• **Problem description**
Count the lines in the listing below that contain the string "center", treating uppercase and lowercase as different. Reply with the number only.

• **Records for the task**
####

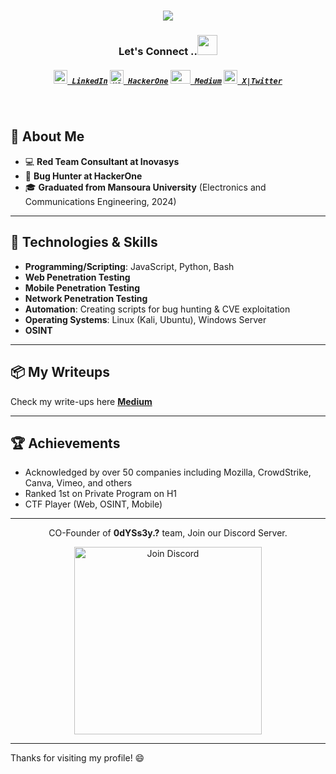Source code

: <h1 align="center">
  <a href="https://git.io/typing-svg">
    <img src="https://readme-typing-svg.herokuapp.com/?lines=Hey!%20How%20you%20doin'?&center=true&size=30">
  </a>
</h1>
 
<h3 align="center">Let's Connect ..<img src="https://github.com/Amrkadry/moraa/blob/1c686610541fcf14a9f09abf18ba0f458131b2da/Img/clouds.gif" height="32px"></h3>
<h5 align="center">
  <code><a href="https://www.linkedin.com/in/amr-kadry-20697b216/"><img height="22" width="22" src="https://github.com/Amrkadry/moraa/blob/1c686610541fcf14a9f09abf18ba0f458131b2da/Img/linked-logo.png"> LinkedIn</a></code>
  <code><a href="https://hackerone.com/0d_amrr"><img title="H1" height="22" width="22" src="https://github.com/Amrkadry/moraa/blob/1c686610541fcf14a9f09abf18ba0f458131b2da/Img/h1.png"> HackerOne</a></code>
  <code><a href="https://0d-amr.medium.com"><img height="22" width="32" src="https://github.com/Amrkadry/moraa/blob/1c686610541fcf14a9f09abf18ba0f458131b2da/Img/medium.png"> Medium</a></code>
  <code><a href="https://x.com/0d_3mrr" ><img height="22" width="22" src="https://github.com/Amrkadry/moraa/blob/1c686610541fcf14a9f09abf18ba0f458131b2da/Img/X_logo.png"> X|Twitter</a></code>
</h5>
<br>
  <!--Thanks for Dheerajmadhukar, for this amazing part-->
  
## 🚀 About Me

- 💻 **Red Team Consultant at Inovasys**
- 🔐 **Bug Hunter at HackerOne**
- 🎓 **Graduated from Mansoura University** (Electronics and Communications Engineering, 2024)


---

## 🔧 Technologies & Skills

- **Programming/Scripting**: JavaScript, Python, Bash
- **Web Penetration Testing**
- **Mobile Penetration Testing**
- **Network Penetration Testing**
- **Automation**: Creating scripts for bug hunting & CVE exploitation
- **Operating Systems**: Linux (Kali, Ubuntu), Windows Server
- **OSINT**

---

## 📦 My Writeups
  
Check my write-ups here **[Medium](https://0d-amr.medium.com)**

---

## 🏆 Achievements

- Acknowledged by over 50 companies including Mozilla, CrowdStrike, Canva, Vimeo, and others
- Ranked 1st on Private Program on H1
- CTF Player (Web, OSINT, Mobile) 
---

<div align="center">

CO-Founder of **0dYSs3y.?** team, Join our Discord Server.

<a href="https://discord.gg/nHmzPVE78X"><img src="https://github.com/user-attachments/assets/b6bc53ad-1c2e-4134-af49-29f12da47fef" width="300" alt="Join Discord"></a>

</div>

---

Thanks for visiting my profile! 😄
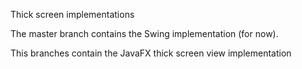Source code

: Thick screen implementations

The master branch contains the Swing implementation (for now).

This branches contain the JavaFX thick screen view implementation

####

• **Solution to this problem**
5